Behind me, the door opens.
And I hear Caleb say, “What are you doing here?”
His voice wakes me. I turn and stare right at his gun.
His eyes are my mother’s eyes—a dull green, almost gray, though his blue shirt makes their color appear more potent.
“Caleb,” I say. “What do you think you’re doing?”
“I’m here to stop whatever you’re doing!” His voice trembles. The gun wavers in his hands.
“We’re here to save the Erudite data that the factionless want to destroy,” I say. “I don’t think you want to stop us.”
“That’s not true,” he says.

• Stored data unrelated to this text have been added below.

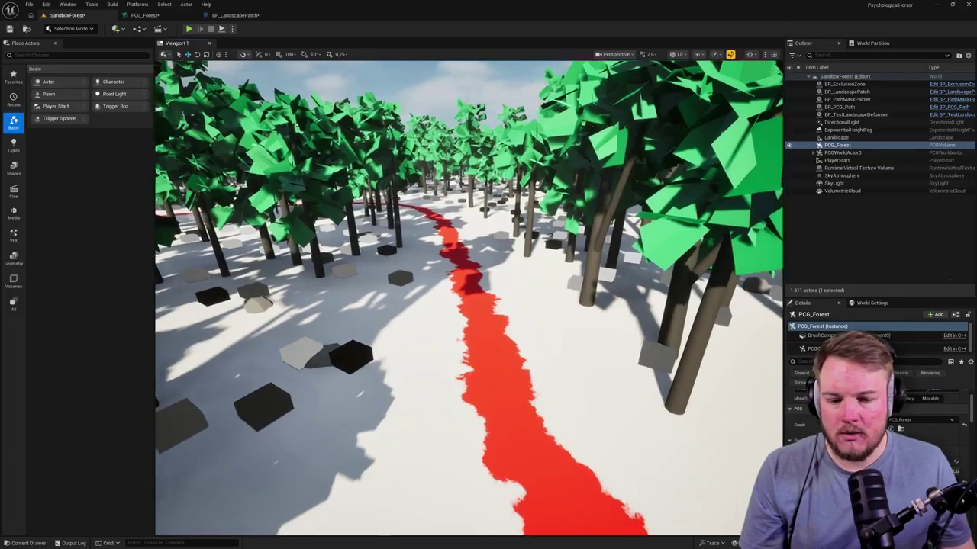
pyautogui.press('w')
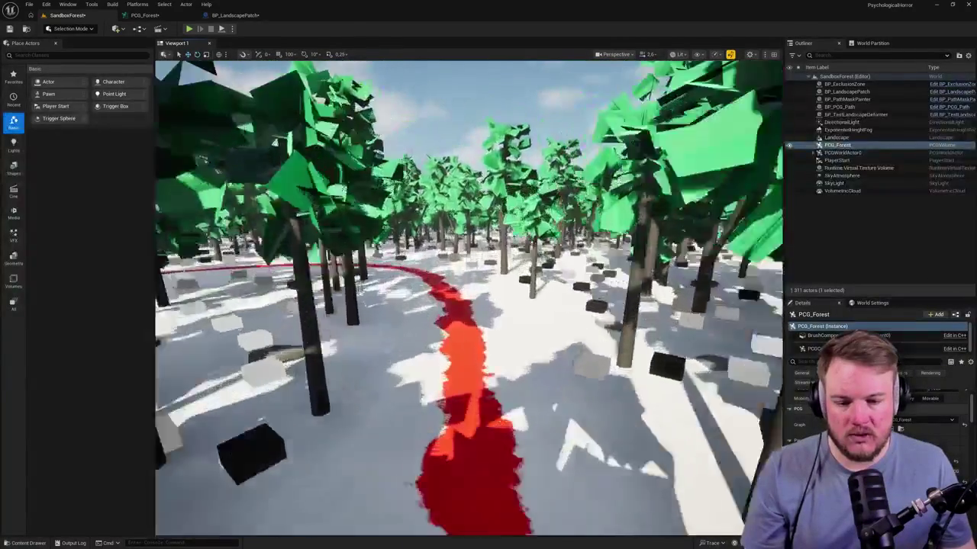
pyautogui.press('w')
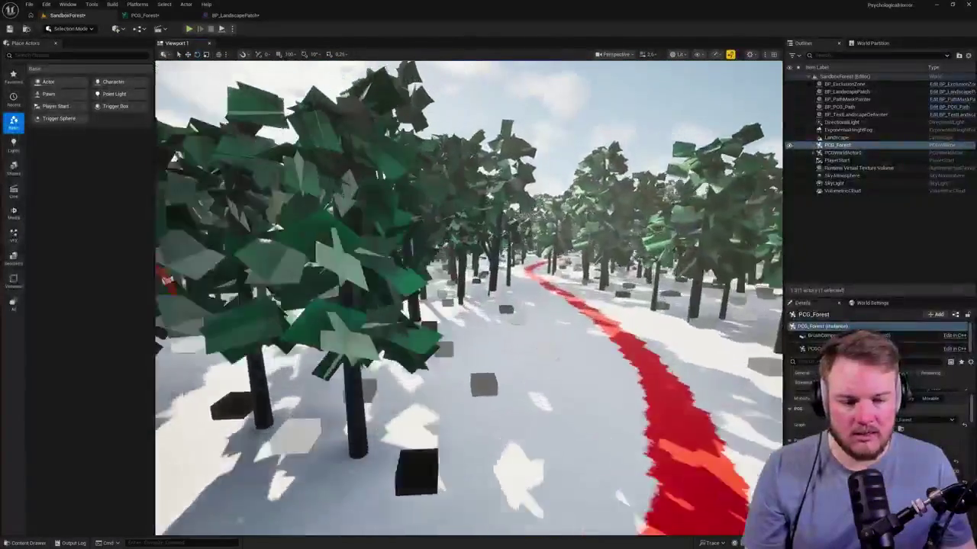
pyautogui.press('w')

He jerks his head toward Marcus. “Why would you bring him if you weren’t trying to find something else? Something more important to him than all the Erudite data combined?”
“She told you about it?” Marcus says. “You, a child?”
“She didn’t tell me at first,” Caleb says. “But she didn’t want me to choose a side without knowing the facts!”
“The facts,” says Marcus, “are that she is terrified of reality, and the Abnegation were not. Are not. And neither is your sister. To her credit.”
I scowl. Even when he is complimenting me, I want to smack him.
“My sister,” says Caleb gently, looking at me again, “doesn’t know what she’s getting into. Doesn’t know what it is that you want to show everyone . . . doesn’t know it will ruin everything!”
“We are here to serve a purpose!” Marcus is almost yelling now. “We have completed our mission, and it is time for us to do what we were sent here to do!”
I don’t know the purpose or the mission that Marcus is referring to, but Caleb doesn’t look confused.
“We were not sent here,” Caleb says. “We have no responsibility to anyone but ourselves.”
“That kind of self-interested thinking is what I have come to expect from those who have spent too much time with Jeanine Matthews. You are so unwilling to relinquish your comfort that your selfishness drains you of humanity!”
I don’t care to hear more. While Caleb stares down Marcus, I turn and kick hard at Caleb’s wrist. The impact shocks him, and his gun topples from his hands. I slide it across the floor with my toes.
“You need to trust me, Beatrice,” he says, chin wobbling.
“After you helped her torture me? After you let her almost kill me?”
“I didn’t help her tort—”
“You certainly didn’t stop her! You were right there, and you just watched—”
“What could I have done? What—”
“You could have tried, you coward!” I scream so loud my face gets hot and tears jump into my eyes. “Tried, and failed, because you love me!”
I gasp, just to take in enough air. All I hear is the click of keys as Cara works on the task at hand. Caleb doesn’t seem to have a response. His pleading look slowly disappears, replaced by a blank stare.
“You won’t find what you’re looking for here,” he says. “She wouldn’t keep such important files on public computers. That would be illogical.”
“So she hasn’t destroyed it?” Marcus says.
Caleb shakes his head. “She does not believe in the destruction of information. Only its containment.”
“Well, thank God for that,” says Marcus. “Where is she keeping it?”
“I’m not going to tell you,” Caleb says.
“I think I know,” I say. Caleb said she wouldn’t keep the information on a public computer. So he must mean she is keeping it on a private one: either the one in her office or the one in the laboratory Tori told me about.
Caleb doesn’t look at me.
Marcus picks up Caleb’s revolver and turns it in his hand so the butt of the gun protrudes from his fist. Then he swings, striking Caleb under the jaw. Caleb’s eyes roll back, and he falls to the floor.
I don’t want to know how Marcus perfected that maneuver.
“We can’t have him running off to tell someone what we’re doing,” says Marcus. “Let’s go. Cara can take care of the rest, right?”